Samples were illuminated ex situ and later temperature-controlled measurements were performed using the Linkam stage. Two capillaries were filled from the same stock solution and both were illuminated with 365 nm light for 5 min for tans–cis isomerization. Afterwards, one capillary was illuminated with 455 nm to transform back to the trans state. The cis isomer was measured first, followed by the thermally stable trans form. The temperature was increased from room temperature (25°C) in steps up to 55°C at a heating rate of 10°C min⁻¹. After reaching the desired temperature, a 10 min waiting time was introduced before starting each SAXS measurement. These temperature-dependent measurements were carried out for mixtures of 10 and 20% 1 and pure DPPC, and the data are presented in Fig. 3(a). The observed Bragg peak shifts and calculated lamellar d-spacing for pure DPPC are in good agreement with other studies of multilamellar DPPC vesicles (Almeida et al., 2018), except for the rippled phase expected at 37°C, which was absent. The reason for not observing the rippled phase for pure DPPC could be due to a temperature offset between the set temperature and the sample temperature (typically between 0.5 and 1°C) or due to not waiting long enough to allow the formation of the rippled phase.

Figure 3 (a) SAXS data at different temperatures for mixed DPPC and 1 structures with proportion of 0, 10 and 20% 1. The curves are shifted vertically and on the left the data from pure DPPC vesicles are shown. In the middle and right, respectively, the 10 and 20% mixtures of DPPC and 1 for both the trans (blue) and the cis states (red) are illustrated. The fitted d-spacing parameters and mesophases are summarized in (b) and complementary DSC data are shown in (c) for pure DPPC and mixtures of 10 and 20% 1 in the trans (blue) and cis states (red).

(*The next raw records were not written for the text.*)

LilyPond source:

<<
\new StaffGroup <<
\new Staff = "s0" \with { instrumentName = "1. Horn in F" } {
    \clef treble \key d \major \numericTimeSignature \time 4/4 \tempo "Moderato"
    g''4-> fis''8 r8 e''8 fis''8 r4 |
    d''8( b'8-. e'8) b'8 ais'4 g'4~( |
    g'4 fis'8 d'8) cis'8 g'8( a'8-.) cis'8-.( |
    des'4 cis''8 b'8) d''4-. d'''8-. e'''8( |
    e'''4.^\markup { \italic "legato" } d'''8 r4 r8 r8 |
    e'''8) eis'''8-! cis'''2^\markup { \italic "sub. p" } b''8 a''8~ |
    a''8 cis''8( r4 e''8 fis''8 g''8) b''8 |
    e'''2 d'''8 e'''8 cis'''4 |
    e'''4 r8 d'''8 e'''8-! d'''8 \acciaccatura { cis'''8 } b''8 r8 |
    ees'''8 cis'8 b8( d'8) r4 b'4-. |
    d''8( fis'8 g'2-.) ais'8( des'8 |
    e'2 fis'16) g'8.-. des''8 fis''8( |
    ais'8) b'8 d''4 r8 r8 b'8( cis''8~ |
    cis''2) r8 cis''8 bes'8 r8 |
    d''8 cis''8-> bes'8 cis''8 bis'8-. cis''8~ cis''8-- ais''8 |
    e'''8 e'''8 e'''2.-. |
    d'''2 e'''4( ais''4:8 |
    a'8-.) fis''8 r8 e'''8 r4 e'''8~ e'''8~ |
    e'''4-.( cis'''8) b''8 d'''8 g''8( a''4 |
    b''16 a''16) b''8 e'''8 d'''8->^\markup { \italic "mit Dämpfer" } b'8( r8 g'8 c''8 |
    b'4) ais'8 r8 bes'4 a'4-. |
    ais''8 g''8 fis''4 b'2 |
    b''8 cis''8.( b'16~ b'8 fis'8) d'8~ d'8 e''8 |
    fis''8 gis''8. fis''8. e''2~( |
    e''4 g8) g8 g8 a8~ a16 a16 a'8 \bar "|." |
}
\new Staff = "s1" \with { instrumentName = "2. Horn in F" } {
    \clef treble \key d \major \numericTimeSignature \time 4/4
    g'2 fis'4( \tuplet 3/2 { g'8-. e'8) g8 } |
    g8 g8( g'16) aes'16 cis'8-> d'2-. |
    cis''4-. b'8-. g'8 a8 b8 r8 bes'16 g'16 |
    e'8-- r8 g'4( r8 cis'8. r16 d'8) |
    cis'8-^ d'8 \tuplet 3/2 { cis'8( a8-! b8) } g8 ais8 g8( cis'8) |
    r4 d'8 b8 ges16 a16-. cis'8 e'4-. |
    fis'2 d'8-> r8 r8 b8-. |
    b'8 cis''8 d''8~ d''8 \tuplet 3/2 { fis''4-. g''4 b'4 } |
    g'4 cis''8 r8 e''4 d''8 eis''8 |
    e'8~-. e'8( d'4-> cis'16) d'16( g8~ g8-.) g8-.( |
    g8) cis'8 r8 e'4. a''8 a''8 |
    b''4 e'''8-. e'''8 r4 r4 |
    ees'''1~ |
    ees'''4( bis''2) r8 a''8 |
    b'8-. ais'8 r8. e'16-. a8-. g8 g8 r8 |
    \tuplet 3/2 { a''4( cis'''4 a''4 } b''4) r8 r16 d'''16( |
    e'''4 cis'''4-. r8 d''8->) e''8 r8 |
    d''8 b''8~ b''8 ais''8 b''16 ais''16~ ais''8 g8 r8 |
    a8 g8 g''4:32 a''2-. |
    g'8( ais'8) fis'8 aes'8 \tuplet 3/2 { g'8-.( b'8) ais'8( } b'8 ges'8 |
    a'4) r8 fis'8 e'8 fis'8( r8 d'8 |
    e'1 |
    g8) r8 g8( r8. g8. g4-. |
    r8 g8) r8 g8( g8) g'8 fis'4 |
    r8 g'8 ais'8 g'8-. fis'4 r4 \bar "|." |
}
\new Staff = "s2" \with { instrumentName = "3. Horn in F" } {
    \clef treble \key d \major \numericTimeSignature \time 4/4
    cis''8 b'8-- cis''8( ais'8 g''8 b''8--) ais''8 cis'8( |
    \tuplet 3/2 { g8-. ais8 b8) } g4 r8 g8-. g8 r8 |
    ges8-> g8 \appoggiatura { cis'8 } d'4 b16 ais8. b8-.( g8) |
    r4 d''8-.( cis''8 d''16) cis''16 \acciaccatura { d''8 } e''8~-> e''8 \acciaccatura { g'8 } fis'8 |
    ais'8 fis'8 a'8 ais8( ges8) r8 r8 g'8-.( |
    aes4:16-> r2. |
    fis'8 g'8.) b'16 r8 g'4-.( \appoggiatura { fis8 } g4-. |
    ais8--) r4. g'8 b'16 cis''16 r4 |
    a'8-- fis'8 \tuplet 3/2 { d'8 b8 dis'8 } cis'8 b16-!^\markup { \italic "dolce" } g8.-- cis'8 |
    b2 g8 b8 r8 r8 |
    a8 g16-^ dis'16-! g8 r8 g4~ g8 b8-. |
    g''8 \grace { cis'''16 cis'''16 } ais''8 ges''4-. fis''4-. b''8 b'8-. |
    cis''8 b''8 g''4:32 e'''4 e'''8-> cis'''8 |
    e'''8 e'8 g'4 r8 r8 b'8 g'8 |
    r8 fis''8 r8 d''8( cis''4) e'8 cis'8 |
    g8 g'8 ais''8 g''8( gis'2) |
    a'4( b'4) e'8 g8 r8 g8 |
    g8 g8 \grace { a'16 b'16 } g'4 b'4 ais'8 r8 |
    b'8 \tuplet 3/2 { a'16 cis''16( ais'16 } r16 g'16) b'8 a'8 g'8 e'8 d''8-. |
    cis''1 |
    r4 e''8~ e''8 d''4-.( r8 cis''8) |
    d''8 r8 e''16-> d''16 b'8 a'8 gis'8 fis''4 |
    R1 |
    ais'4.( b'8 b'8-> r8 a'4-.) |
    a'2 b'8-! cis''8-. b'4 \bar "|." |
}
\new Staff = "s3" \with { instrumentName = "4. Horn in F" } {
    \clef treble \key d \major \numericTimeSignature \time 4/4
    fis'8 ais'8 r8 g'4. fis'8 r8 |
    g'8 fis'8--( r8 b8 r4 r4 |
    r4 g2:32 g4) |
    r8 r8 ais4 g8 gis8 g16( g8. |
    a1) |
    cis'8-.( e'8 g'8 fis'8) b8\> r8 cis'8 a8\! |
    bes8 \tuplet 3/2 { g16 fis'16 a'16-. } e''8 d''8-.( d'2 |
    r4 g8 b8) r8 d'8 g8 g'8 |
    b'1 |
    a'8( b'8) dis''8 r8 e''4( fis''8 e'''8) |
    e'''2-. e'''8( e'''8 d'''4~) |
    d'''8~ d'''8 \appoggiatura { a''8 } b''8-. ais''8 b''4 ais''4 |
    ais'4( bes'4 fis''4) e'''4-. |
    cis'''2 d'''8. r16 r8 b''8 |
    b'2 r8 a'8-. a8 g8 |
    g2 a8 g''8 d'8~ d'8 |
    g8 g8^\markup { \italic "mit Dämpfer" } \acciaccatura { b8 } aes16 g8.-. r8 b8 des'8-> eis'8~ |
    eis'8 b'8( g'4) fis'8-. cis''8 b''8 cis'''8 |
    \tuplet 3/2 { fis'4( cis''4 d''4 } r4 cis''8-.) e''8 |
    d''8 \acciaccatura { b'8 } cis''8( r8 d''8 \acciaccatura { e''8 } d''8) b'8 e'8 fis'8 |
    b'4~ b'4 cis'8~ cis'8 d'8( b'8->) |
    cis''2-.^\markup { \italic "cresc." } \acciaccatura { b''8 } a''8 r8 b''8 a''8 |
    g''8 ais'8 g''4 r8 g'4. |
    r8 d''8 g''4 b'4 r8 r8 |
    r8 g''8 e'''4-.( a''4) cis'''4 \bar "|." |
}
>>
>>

Comparing the heating series for the trans and cis isomers of 10% 1, the mesophases are identical for both isomers at temperatures higher than 37°C [see Fig. 3(a)]. A clear difference between the lamellar (trans) and Pn3m (cis) phase was only observed at room temperature. The fitted structures and d-spacings match the in situ measurements in Fig. 2(a). At 37°C, we found a Pn3m structure for both isomers, trans and cis, with a slightly decreased d-spacing of 11.1 ± 0.7 and 10.6 ± 1.0 nm [see Table 1 and Fig. 3(b)]. When the temperature was increased above the main phase transition to 45 and 55°C, a transition back to the lamellar phase occurred with lamellar d-spacings of 6.64 ± 0.03 and 6.62 ± 0.03 nm, respectively, for the trans isomer. This back transition could be attributed to the higher flexibility of the tails in the liquid crystalline phase, causing the tail length to appear shorter, which results in an increased CPP value.

Analogue transitions were observed for 20% 1 in trans and cis [see Figs. 3(a) and 3(b)]. In contrast to the trans isomer, the cis isomer only shows two phase transitions as the Pn3m structure is already present at room temperature. Complementary DSC measurements showed three phase transitions for 10 and 20% 1 [see Fig. 3(c)], supporting the phase transitions observed in the SAXS data. For 20%, the pre-transition peak at 33.1 ± 0.3°C, belonging to the DPPC molecules, was hardly observable with an enthalpy of only 0.5 ± 0.1 kJ mol⁻¹. A decrease in the enthalpy is typically found for mixed systems with increasing proportions of the second compound, as shown by Almeida et al. (2018) for mixed DPPC and cholesterol vesicles. Generally, a reduction in the enthalpy for each phase transition, a shift towards lower temperatures and an emerging additional phase transition peak at around 45.5°C were found on increasing the proportion of 1 [see Fig. 3(c)]. Meanwhile, the difference between the trans and cis phase transition temperatures is negligibly small and within the measurement error for the phase transitions at 41.3 ± 0.3 and 45.5 ± 0.3°C. The shift of 0.3°C between the pre-phase transition temperatures 33.7 ± 0.3°C and 44.0 ± 0.3°C for 10% 1 in trans and cis, respectively, is close to the measurement accuracy.